Group	Intervention	Description
Concurrent Chemoradiotherapy Followed by Chemotherapy Plus Immunotherapy Group	Long-course chemoradiotherapy	Long-course chemoradiotherapy followed by 4 cycles of CAPOX and Tislelizumab. (Note: Patients evaluated as ncCR after completion, if refusing local excision, may receive an additional 2 cycles of CAPOX and Tislelizumab before re-evaluation.)
Concurrent Chemoradiotherapy Followed by Chemotherapy Plus Immunotherapy Group	Tislelizumab combined with the CAPOX regimen	Long-course chemoradiotherapy followed by 4 cycles of CAPOX and Tislelizumab. (Note: Patients evaluated as ncCR after completion, if refusing local excision, may receive an additional 2 cycles of CAPOX and Tislelizumab before re-evaluation.)
Concurrent Chemoradiotherapy Followed by Chemotherapy Group	Long-course chemoradiotherapy	Long-course chemoradiotherapy followed by 4 cycles of CAPOX. (Note: Patients evaluated as ncCR after completion, if refusing local excision, may receive an additional 2 cycles of CAPOX before re-evaluation.)
Concurrent Chemoradiotherapy Followed by Chemotherapy Group	CAPOX regimen	Long-course chemoradiotherapy followed by 4 cycles of CAPOX. (Note: Patients evaluated as ncCR after completion, if refusing local excision, may receive an additional 2 cycles of CAPOX before re-evaluation.)

Primary Outcome Measures

Name	Time	Method
Anus preservation rate	From first dose of radiotherapy up to approximately 24/32±4 weeks.	Defined as the anus preservation rate in the efficacy-evaluable analysis set of patients, as assessed by the investigators.

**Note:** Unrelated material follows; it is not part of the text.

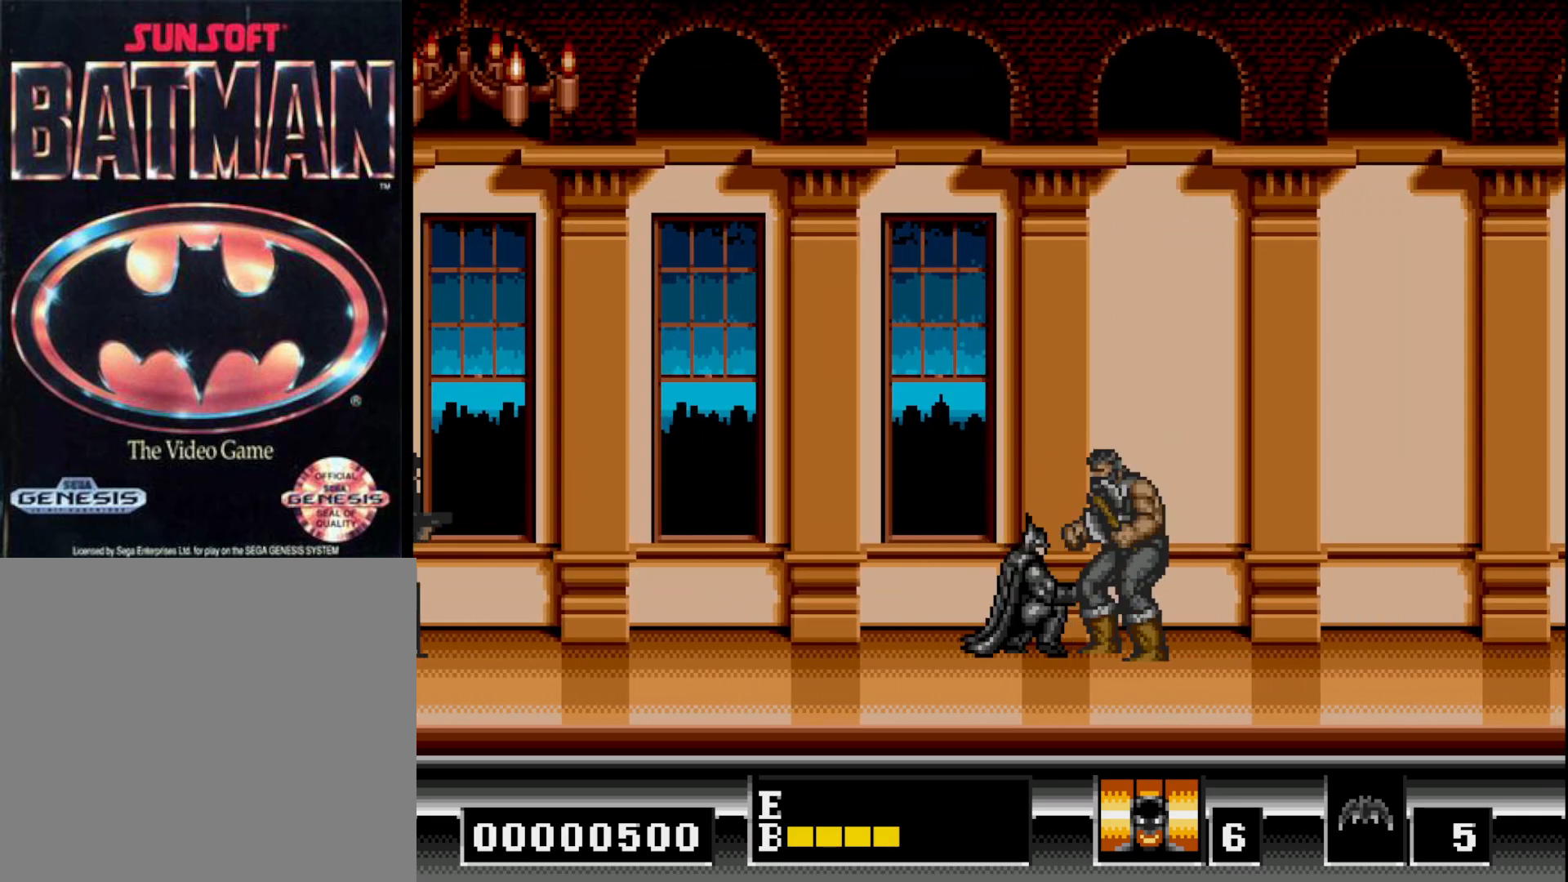
{"buttons": ["A", "DPAD_DOWN"], "right_stick": "center", "events": [[67, "A", "down"], [167, "A", "up"], [200, "A", "down"], [267, "A", "up"], [333, "A", "down"], [417, "A", "up"], [467, "A", "down"]]}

Secondary Outcome Measures

Name	Time	Method
Complete Response rate (CR Rate)	From first dose of radiotherapy up to approximately 24/32±4 weeks.	Defined as the proportion of participants with clinical complete response (cCR) and pathologic complete response (pCR), determined by the investigators.
1/2/3-Year Organ-Preservation Rate	From first dose of radiotherapy up to approximately 36 months.	Defined as the proportion of participants who survived and did not undergo TME at 1, 2, and 3 years.
1/2/3-Year EFS Rate	From first dose of radiotherapy up to approximately 36 months.	Defined as the proportion of participants who did not develop local recurrence, distant metastasis, new invasive primary lesions of colorectal cancer, or death at 1, 2, and 3 years.
Percentage of Participants With Adverse Events	From first dose of radiotherapy up to approximately 36 months.	Percentage of participants with adverse events (AEs), immune-related adverse events(irAE), and serious adverse events (SAEs).
1/2/3-Year OS Rate	From first dose of radiotherapy up to approximately 36 months.	Defined as the proportion of participants who survived at 1, 2, and 3 years.